▸ Task description
Rewrite the lines of the records below as a numbered list, leaving out blank lines and the pictures.

▸ Records for this exercise
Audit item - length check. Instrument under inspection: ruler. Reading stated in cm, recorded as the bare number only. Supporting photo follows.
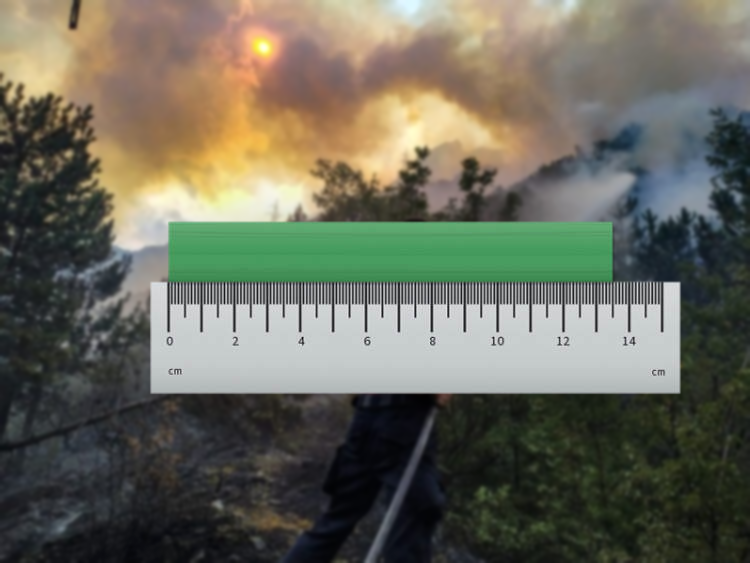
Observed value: 13.5
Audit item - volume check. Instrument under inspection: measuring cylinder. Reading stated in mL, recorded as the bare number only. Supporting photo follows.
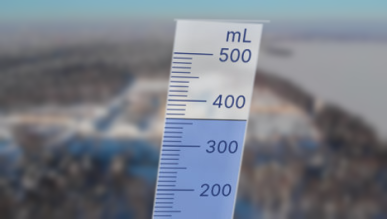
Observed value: 360
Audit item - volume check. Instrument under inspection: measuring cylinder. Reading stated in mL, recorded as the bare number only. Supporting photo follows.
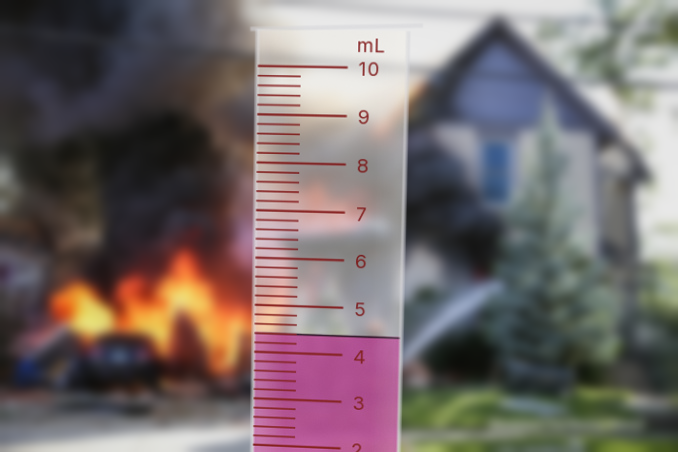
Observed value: 4.4
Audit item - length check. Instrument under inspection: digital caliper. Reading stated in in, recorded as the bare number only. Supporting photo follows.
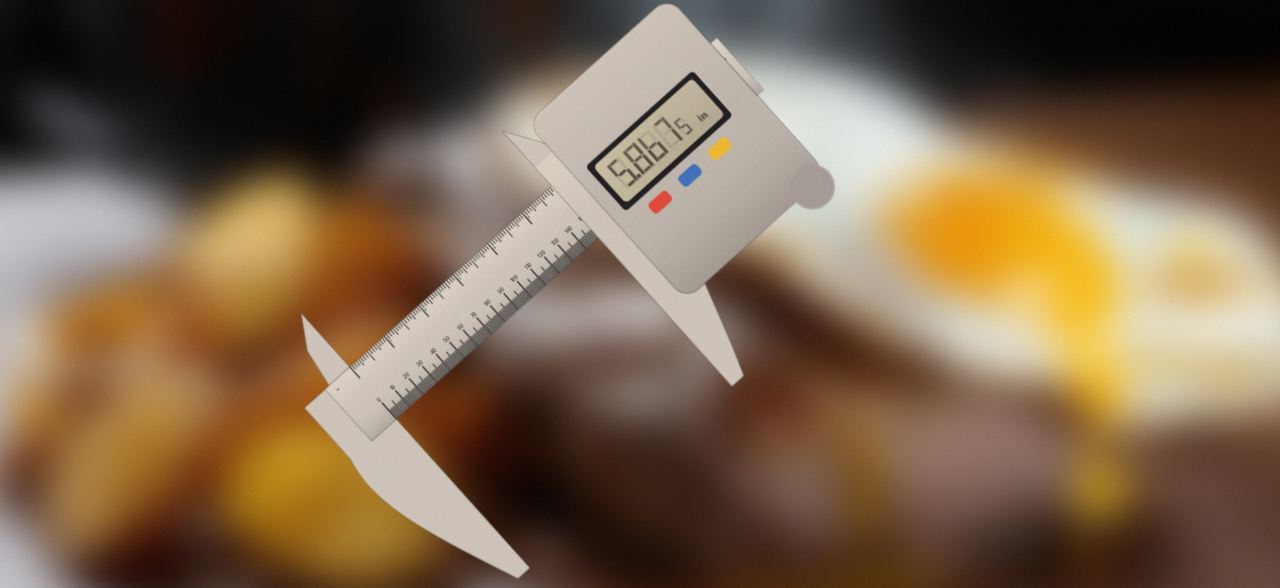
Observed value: 5.8675
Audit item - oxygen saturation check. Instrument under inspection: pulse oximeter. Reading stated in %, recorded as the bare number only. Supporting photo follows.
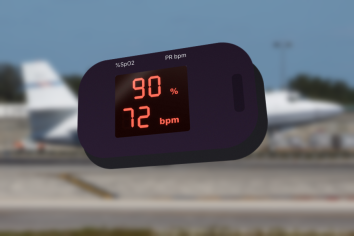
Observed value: 90
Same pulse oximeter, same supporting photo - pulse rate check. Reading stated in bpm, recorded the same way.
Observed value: 72
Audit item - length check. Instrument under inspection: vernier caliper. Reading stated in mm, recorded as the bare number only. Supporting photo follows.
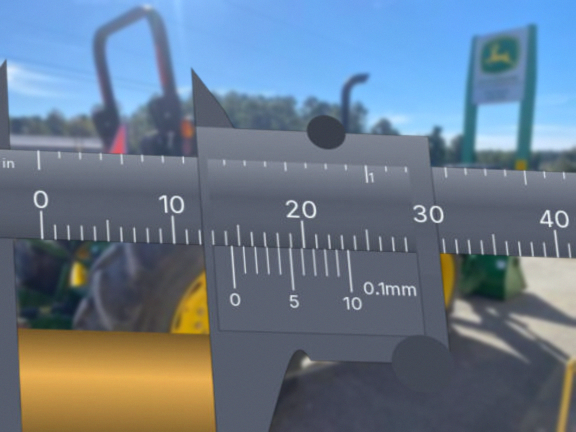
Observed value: 14.4
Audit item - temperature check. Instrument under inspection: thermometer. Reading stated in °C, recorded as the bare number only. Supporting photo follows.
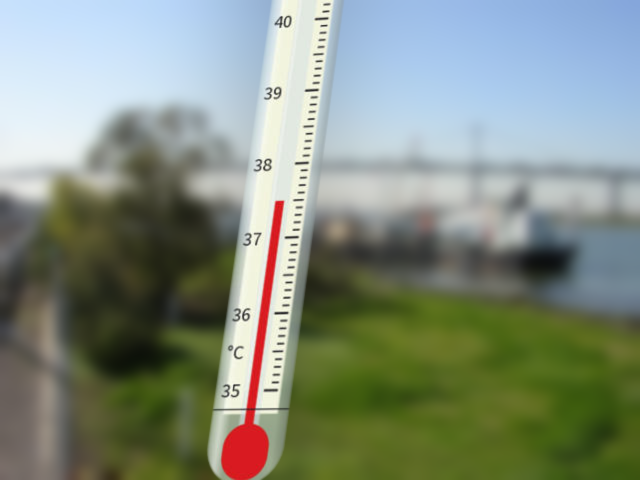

▸ Response to this task
1. Audit item - length check. Instrument under inspection: ruler. Reading stated in cm, recorded as the bare number only. Supporting photo follows.
2. Observed value: 13.5
3. Audit item - volume check. Instrument under inspection: measuring cylinder. Reading stated in mL, recorded as the bare number only. Supporting photo follows.
4. Observed value: 360
5. Audit item - volume check. Instrument under inspection: measuring cylinder. Reading stated in mL, recorded as the bare number only. Supporting photo follows.
6. Observed value: 4.4
7. Audit item - length check. Instrument under inspection: digital caliper. Reading stated in in, recorded as the bare number only. Supporting photo follows.
8. Observed value: 5.8675
9. Audit item - oxygen saturation check. Instrument under inspection: pulse oximeter. Reading stated in %, recorded as the bare number only. Supporting photo follows.
10. Observed value: 90
11. Same pulse oximeter, same supporting photo - pulse rate check. Reading stated in bpm, recorded the same way.
12. Observed value: 72
13. Audit item - length check. Instrument under inspection: vernier caliper. Reading stated in mm, recorded as the bare number only. Supporting photo follows.
14. Observed value: 14.4
15. Audit item - temperature check. Instrument under inspection: thermometer. Reading stated in °C, recorded as the bare number only. Supporting photo follows.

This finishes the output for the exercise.